Dieser Makel wird mit wachsender Haltedauer natürlich immer größer, da die Summe über alle Jahre immer weniger vernachlässigbar wird.
Folglich müsste entweder die comdirect die Steuersimulation mal an die heute gültige Gesetzeslage anpassen.
Oder man beißt in den sauren Apfel und baut sich selber was in Excel auf. So richtig Spaß macht das natürlich nicht, aber man macht es ja nur einmal, kann es auch für solche Banken nutzen, die gar keine Steuersimulation haben und finanziell ist es auch noch für einen guten Zweck.

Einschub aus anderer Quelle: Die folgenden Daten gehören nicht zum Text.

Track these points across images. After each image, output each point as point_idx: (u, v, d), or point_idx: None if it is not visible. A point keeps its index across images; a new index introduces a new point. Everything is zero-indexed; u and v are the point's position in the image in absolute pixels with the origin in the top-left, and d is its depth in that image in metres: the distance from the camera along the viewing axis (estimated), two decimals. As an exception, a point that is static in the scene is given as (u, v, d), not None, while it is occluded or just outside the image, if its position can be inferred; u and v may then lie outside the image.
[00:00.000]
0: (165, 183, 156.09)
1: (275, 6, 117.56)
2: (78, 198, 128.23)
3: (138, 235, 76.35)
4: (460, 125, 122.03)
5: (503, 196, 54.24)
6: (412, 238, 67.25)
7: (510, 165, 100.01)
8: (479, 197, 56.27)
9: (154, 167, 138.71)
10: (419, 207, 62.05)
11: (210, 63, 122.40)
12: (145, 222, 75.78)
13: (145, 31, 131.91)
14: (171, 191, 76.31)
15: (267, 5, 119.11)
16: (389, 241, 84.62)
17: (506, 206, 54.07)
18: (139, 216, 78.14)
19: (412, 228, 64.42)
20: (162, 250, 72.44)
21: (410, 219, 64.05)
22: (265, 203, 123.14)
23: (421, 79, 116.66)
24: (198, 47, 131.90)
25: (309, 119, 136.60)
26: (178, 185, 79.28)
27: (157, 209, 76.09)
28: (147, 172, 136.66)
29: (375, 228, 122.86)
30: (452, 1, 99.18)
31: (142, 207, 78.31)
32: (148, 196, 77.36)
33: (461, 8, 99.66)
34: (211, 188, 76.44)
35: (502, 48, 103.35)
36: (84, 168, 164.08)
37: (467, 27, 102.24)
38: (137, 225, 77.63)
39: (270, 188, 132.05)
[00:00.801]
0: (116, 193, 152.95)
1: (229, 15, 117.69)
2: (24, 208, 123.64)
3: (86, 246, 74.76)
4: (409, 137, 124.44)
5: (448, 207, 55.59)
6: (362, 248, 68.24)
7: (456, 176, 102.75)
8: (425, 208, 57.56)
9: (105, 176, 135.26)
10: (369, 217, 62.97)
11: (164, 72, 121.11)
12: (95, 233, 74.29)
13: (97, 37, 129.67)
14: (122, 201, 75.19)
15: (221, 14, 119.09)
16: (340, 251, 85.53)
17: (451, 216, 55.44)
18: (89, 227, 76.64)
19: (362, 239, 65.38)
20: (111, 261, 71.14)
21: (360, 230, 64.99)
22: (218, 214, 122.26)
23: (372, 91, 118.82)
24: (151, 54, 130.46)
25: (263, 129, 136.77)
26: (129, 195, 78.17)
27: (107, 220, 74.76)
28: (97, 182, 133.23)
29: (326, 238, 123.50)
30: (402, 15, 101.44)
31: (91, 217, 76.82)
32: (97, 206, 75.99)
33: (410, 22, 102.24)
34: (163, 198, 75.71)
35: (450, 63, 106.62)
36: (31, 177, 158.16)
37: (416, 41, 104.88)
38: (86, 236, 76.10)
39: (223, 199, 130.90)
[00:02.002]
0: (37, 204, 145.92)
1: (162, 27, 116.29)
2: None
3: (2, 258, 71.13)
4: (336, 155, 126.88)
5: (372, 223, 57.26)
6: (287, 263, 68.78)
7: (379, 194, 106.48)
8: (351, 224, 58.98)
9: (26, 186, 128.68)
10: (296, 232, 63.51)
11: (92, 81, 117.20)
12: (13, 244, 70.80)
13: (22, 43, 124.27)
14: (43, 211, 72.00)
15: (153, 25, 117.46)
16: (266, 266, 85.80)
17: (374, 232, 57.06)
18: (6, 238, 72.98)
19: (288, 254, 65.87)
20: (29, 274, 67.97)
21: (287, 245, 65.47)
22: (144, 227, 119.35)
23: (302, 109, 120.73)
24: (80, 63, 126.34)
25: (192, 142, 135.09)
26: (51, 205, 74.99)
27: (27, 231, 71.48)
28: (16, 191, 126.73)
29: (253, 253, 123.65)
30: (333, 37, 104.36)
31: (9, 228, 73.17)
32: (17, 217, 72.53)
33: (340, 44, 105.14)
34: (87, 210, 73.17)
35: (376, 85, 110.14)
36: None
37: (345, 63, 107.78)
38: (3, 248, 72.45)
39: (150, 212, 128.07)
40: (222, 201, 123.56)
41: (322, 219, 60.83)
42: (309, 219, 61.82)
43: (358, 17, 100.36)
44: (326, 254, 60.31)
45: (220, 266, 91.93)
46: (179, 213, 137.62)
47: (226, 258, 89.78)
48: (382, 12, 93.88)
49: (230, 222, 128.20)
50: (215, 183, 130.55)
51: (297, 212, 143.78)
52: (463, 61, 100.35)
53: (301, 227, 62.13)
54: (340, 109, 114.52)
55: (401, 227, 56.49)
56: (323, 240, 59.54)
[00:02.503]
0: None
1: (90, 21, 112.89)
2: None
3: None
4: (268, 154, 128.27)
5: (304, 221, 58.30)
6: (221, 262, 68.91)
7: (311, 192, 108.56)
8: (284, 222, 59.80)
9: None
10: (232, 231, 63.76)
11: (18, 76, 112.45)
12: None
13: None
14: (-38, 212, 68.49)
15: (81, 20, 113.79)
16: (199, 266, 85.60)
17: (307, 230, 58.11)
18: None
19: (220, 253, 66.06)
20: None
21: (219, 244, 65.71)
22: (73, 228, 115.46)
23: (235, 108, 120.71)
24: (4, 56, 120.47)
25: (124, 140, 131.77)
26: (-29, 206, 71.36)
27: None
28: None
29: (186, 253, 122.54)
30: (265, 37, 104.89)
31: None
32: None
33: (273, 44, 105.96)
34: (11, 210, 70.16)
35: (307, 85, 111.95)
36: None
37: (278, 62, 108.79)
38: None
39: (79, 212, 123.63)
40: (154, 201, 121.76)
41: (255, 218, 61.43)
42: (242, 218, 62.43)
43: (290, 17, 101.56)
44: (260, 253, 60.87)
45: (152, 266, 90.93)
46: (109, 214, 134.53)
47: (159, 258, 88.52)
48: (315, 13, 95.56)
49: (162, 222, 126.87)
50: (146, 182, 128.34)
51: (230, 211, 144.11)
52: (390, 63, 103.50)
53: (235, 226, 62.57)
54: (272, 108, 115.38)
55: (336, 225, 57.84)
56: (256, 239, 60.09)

Der Winter steht ja vor der Tür...
am 22.10.2024 00:25
@GetBetter schrieb:
@Silver_Wolf schrieb:Allerdings bin ich nicht sicher ob die Vorabpauschale da richtig eingerechnet wird.
Wird sie derzeit tatsächlich nicht, was den Wert der Steuersimulation für ETF-Anlagen doch spürbar verringert.
Dieser Makel wird mit wachsender Haltedauer natürlich immer größer, da die Summe über alle Jahre immer weniger vernachlässigbar wird.
Folglich müsste entweder die comdirect die Steuersimulation mal an die heute gültige Gesetzeslage anpassen.
Oder man beißt in den sauren Apfel und baut sich selber was in Excel auf. So richtig Spaß macht das natürlich nicht, aber man macht es ja nur einmal, kann es auch für solche Banken nutzen, die gar keine Steuersimulation haben und finanziell ist es auch noch für einen guten Zweck.
Also mir hat das Spaß gemacht. 🙂
Auch wenn ich einige Wochen gebraucht habe bis die Tabelle wirklich perfekt war.
Aber ich finde es doch sehr befriedigend zu sehen daß die von mir berechnete VAP auf den Cent genau der Betrag ist den die Bank versteuert hat.
am 02.11.2024 15:19
Hallo nochmal,
zwar ist das Thema eigentlich abgeschlossen, aber nun ist mir noch etwas eingefallen: Ich habe mit den Dividendenzahlungen eines ausschüttenden ETFs meinen Freibetrag schon ausgeschöpft. Es ist doch richtig, dass Dividenden steuerlich ebenso als Erträge aus Kapitalanlagen betrachtet werden wie Erträge aus Verkäufen, oder? Und wenn das so ist, dann würde mir der Verkauf und sofortige Neukauf von ETF-Anteilen gar nichts bringen, weil die Dividenden meinen Freibetrag schon aufgebraucht haben.
Viele Grüße,
Bobo
am 02.11.2024 15:41
@Bobo schrieb:Es ist doch richtig, dass Dividenden steuerlich ebenso als Erträge aus Kapitalanlagen betrachtet werden wie Erträge aus Verkäufen, oder?
i.d.R. ja
Und wenn das so ist, dann würde mir der Verkauf und sofortige Neukauf von ETF-Anteilen gar nichts bringen,
i.d.R. nein. 'gar nichts' ist falsch. Du hast trotzdem den Schutz vor in der Zukunft steigenden Steuern.
am 02.11.2024 19:24
am 02.11.2024 19:24
Wie @dg2210 es schrieb: Nichts ist falsch. Es hängt immer von der persönlichen Situation ab. Ich habe auch schon Transaktionen durchgeführt, um meine persönliche Steuerlast im betreffenden Jahr zu reduzieren. Ob es Sinn macht, kannst nur Du beurteilen.